- Close contacts of coronavirus cases, as well as students who tested positive for Covid themselves, were able to sit for their exams at the facility
- Three exam personnel share what it was like to work in the centre, the protocols, and how they helped students in isolation
A total of 44 candidates – all either close contacts of someone who tested positive for coronavirus, or sick themselves – sat for the Diploma of Secondary Education (DSE) exam at a special examination centre in Penny’s Bay isolation facility this year.
Three examination personnel, including a centre supervisor working at Penny’s Bay for the 2021 and 2022 DSE, an invigilator at the “confirmed case” zone for the first time this year, and a representative of the School Examinations and Assessment Division of HKEAA, spoke at a press conference on Wednesday about their experience arranging the university entrance exam.

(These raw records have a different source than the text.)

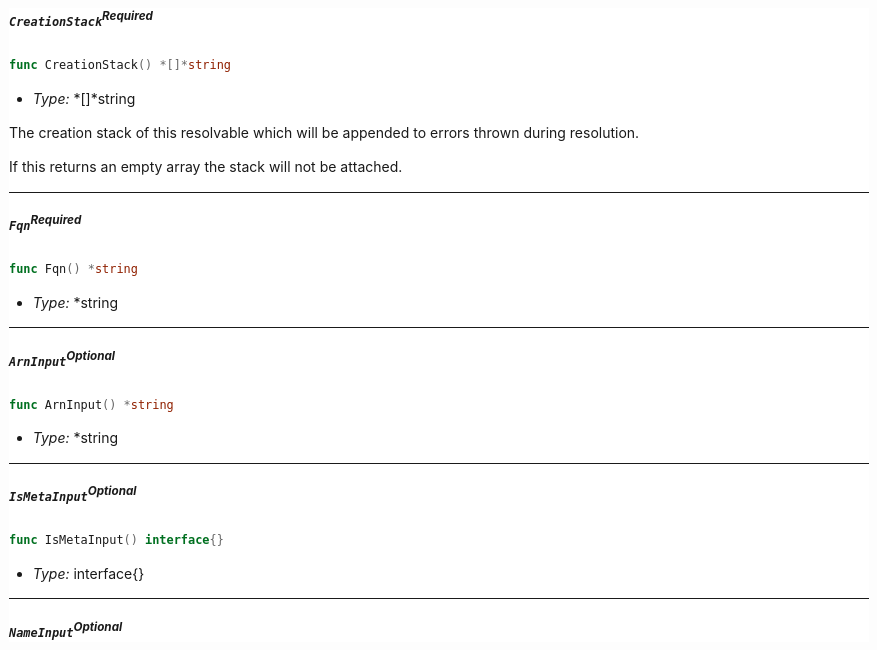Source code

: 
##### `CreationStack`<sup>Required</sup> <a name="CreationStack" id="@cdktf/provider-databricks.dataDatabricksInstanceProfiles.DataDatabricksInstanceProfilesInstanceProfilesOutputReference.property.creationStack"></a>

```go
func CreationStack() *[]*string
```

- *Type:* *[]*string

The creation stack of this resolvable which will be appended to errors thrown during resolution.

If this returns an empty array the stack will not be attached.

---

##### `Fqn`<sup>Required</sup> <a name="Fqn" id="@cdktf/provider-databricks.dataDatabricksInstanceProfiles.DataDatabricksInstanceProfilesInstanceProfilesOutputReference.property.fqn"></a>

```go
func Fqn() *string
```

- *Type:* *string

---

##### `ArnInput`<sup>Optional</sup> <a name="ArnInput" id="@cdktf/provider-databricks.dataDatabricksInstanceProfiles.DataDatabricksInstanceProfilesInstanceProfilesOutputReference.property.arnInput"></a>

```go
func ArnInput() *string
```

- *Type:* *string

---

##### `IsMetaInput`<sup>Optional</sup> <a name="IsMetaInput" id="@cdktf/provider-databricks.dataDatabricksInstanceProfiles.DataDatabricksInstanceProfilesInstanceProfilesOutputReference.property.isMetaInput"></a>

```go
func IsMetaInput() interface{}
```

- *Type:* interface{}

---

##### `NameInput`<sup>Optional</sup> <a name="NameInput" id="@cdktf/provider-databricks.dataDatabricksInstanceProfiles.DataDatabricksInstanceProfilesInstanceProfilesOutputReference.property.nameInput"></a>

Among those who took their exams at Penny’s Bay, 26 had tested positive for Covid-19 and 18 had to undergo mandatory quarantine, according to Cindy Chiu, Senior Manager of the School Examinations and Assessment Division for the HKEAA.

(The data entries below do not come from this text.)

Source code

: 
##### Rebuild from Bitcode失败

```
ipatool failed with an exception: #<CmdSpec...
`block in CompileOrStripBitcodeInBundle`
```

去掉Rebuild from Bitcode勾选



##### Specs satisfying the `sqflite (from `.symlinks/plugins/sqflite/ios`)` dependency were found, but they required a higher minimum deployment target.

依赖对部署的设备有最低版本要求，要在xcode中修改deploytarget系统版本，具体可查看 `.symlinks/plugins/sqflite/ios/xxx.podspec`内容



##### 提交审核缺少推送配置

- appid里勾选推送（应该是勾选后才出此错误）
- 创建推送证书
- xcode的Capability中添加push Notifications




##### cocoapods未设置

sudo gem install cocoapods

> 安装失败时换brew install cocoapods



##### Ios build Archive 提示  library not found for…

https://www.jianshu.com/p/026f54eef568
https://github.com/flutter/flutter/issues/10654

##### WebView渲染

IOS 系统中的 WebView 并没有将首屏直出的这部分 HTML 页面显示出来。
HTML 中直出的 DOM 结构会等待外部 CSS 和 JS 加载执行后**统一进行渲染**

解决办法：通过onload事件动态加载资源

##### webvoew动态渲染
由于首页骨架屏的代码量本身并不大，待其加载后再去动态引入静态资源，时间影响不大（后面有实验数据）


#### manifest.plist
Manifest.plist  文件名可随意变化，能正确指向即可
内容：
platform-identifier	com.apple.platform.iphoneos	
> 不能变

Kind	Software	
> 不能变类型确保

Five students contacted exam authorities and the designated taxi hotline on the day of their exams to arrange point-to-point transport service to the centre. Three students stayed at the facility for a period of eight days, each sitting for a total of six papers.
Last year, seven DSE candidates who were close contacts of positive coronavirus cases took their exams at the isolation facility. This year, new arrangements, such as installing cameras in each exam room and setting up a control room for personnel, were made to allow exam supervisors to monitor the process with minimal contact with candidates who tested positive.

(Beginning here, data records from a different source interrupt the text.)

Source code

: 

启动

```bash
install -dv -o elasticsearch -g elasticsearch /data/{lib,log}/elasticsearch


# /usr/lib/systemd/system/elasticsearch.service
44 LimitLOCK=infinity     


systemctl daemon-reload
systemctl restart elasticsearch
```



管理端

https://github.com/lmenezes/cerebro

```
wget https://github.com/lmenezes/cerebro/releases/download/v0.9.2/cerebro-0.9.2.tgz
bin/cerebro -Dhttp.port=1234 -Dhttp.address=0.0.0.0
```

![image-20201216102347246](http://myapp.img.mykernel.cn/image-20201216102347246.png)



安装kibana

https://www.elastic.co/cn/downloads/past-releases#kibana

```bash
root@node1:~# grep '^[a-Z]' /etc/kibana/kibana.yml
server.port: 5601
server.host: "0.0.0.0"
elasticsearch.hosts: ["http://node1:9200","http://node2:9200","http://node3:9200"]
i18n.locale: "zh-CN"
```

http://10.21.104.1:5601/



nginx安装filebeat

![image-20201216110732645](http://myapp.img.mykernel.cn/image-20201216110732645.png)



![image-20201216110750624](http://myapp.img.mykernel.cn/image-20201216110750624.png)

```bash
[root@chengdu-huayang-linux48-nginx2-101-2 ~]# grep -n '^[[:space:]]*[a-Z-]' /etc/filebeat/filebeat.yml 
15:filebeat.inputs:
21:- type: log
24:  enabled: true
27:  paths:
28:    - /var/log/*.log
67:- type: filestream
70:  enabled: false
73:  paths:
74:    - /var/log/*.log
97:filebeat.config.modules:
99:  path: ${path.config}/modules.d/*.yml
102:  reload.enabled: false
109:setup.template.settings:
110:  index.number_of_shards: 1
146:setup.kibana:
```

Chiu said that the facility hosted examinations across 15 subjects, involving about 290 papers, with help from 47 personnel. All tests were conducted on time, with ample papers prepared in advance for students who arrived on the day of the exam.
Enoch Wong Chi-lok, 26, an invigilator who worked at the “confirmed case” zone of the centre for six days, said most of the candidates who had coronavirus had not reported many symptoms.
Wong added that since there were not many students at the facility, invigilators could be more attentive to the needs of each individual pupil.
The invigilator came across a case where a student undergoing compulsory quarantine did not want to leave the examination room after their test, because it was the only time the candidate could breathe fresh air and have human contact.
“Students were not allowed to open the window in the room they slept in and no one could talk to them,” he said. “The candidate wanted to seize the opportunity to have some fresh air and talk to others, so we allowed them to stay a bit longer and sometimes chatted with them.”
Centre Supervisor Ho Ka-hung, 62, a retired secondary school teacher who worked for the second year at the facility, said he would try to check on the candidates’ physical health while ensuring the exam process was fair and smooth for all candidates.
“My duty was to stay in the control room to monitor students through a camera set up in each assessment room, checking if any had raised their hand to request help,” he said, adding that it was fortunate that candidates at the facility were in good physical condition.
Ho added that he was not too worried about working at the facility, as he had received training from the HKEAA and generally felt safe with the protocol that ensured minimal contact with students who contracted the coronavirus.
All students and invigilators at the Penny’s Bay exam centre were required to take a Covid-19 rapid test on the day of the exam. The facility could accommodate up to 1,000 students, with 50 rooms set up for this year’s exams.